One at a time: post-training scaling refers to a series of techniques used to improve AI model outcomes and make the systems more efficient. Some of the relevant techniques include:
- Fine-tuning a model by adding in domain-specific data, effectively reducing compute and data required compared to building a new model.
- Quantization reduces model precision weights to make it smaller and faster while maintaining acceptable performance and reducing memory and compute.
- Pruning removes unnecessary parameters in a trained model making it more efficient without performance decreases.
- Distillation essentially compresses knowledge from a large model to a small model while retaining most capabilities.
- Transfer learning re-uses a pre-trained model for related tasks meaning the new tasks require less data and compute.
Huang likened post-training scaling to “having a mentor or having a coach give you feedback after you’re done going to school. And so you get tests, you get feedback, you improve yourself.” That said, “Post-training requires an enormous amount of computation, but the end result produces incredible models.”
The second (or fifth) AI scaling law is test-time scaling which refers to techniques applied after training and during inference meant to enhance performance and drive efficiency without retraining the model. Some of the core concepts here are:
- Dynamic model adjustment based on the input or system constraints to balance accuracy and efficiency on the fly.
- Ensembling at inference combines predictions from multiple models or model version sto improve accuracy.
- Input-specific scaling adjusts model behavior based on inputs at test-time to reduce unnecessary computation while retaining adaptability when more computation is needed.
- Quantization at inference reduces precision to speed up processing.
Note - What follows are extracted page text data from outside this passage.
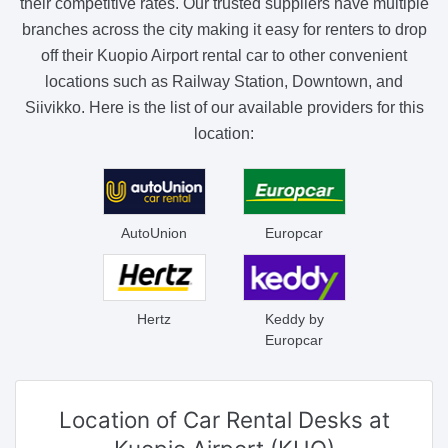
their competitive rates. Our trusted suppliers have multiple
branches across the city making it easy for renters to drop
off their Kuopio Airport rental car to other convenient
locations such as Railway Station, Downtown, and
Siivikko. Here is the list of our available providers for this
location:
AutoUnion
Europcar
Hertz
Keddy by
Europcar
Location of Car Rental Desks
at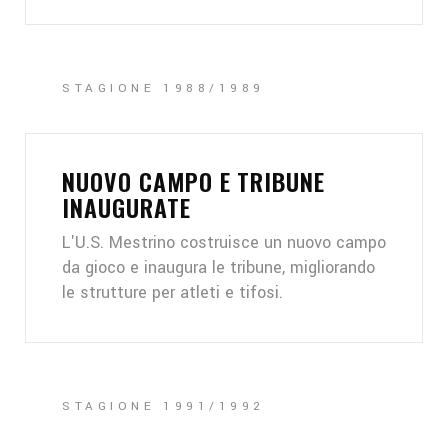
STAGIONE 1988/1989
NUOVO CAMPO E TRIBUNE
INAUGURATE
L'U.S. Mestrino costruisce un nuovo campo
da gioco e inaugura le tribune, migliorando
le strutture per atleti e tifosi.
STAGIONE 1991/1992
- Active test-time adaptation allows for model tuning in response to data inputs.
- Efficient batch processing groups inputs to maximize throughput to minimize computation overhead.
As Huang put it, test-time scaling is, “When you’re using the AI, the AI has the ability to now apply a different resource allocation. Instead of improving its parameters, now it’s focused on deciding how much computation to use to produce the answers it wants to produce.”
Regardless, he said, whether it’s post-training or test-time scaling, “The amount of computation that we need, of course, is incredible…Intelligence, of course, is the most valuable asset that we have, and it can be applied to solve a lot of very challenging problems. And so, [the] scaling laws…[are] driving enormous demand for NVIDIA computing.”
The evolution of AI scaling laws—from the foundational trio identified by OpenAI to the more nuanced concepts of post-training and test-time scaling championed by NVIDIA—underscores the complexity and dynamism of modern AI. These laws not only guide researchers and practitioners in building better models but also drive the design of the AI infrastructure needed to sustain AI’s growth.
The implications are clear: as AI systems scale, so too must the supporting AI infrastructure. From the availability of compute resources and power to advancements in optimization techniques, the future of AI will depend on balancing innovation with sustainability. As Huang aptly noted, “Intelligence is the most valuable asset,” and scaling laws will remain the roadmap to harnessing it efficiently. The question isn’t just how large we can build models, but how intelligently we can deploy and adapt them to solve the world’s most pressing challenges.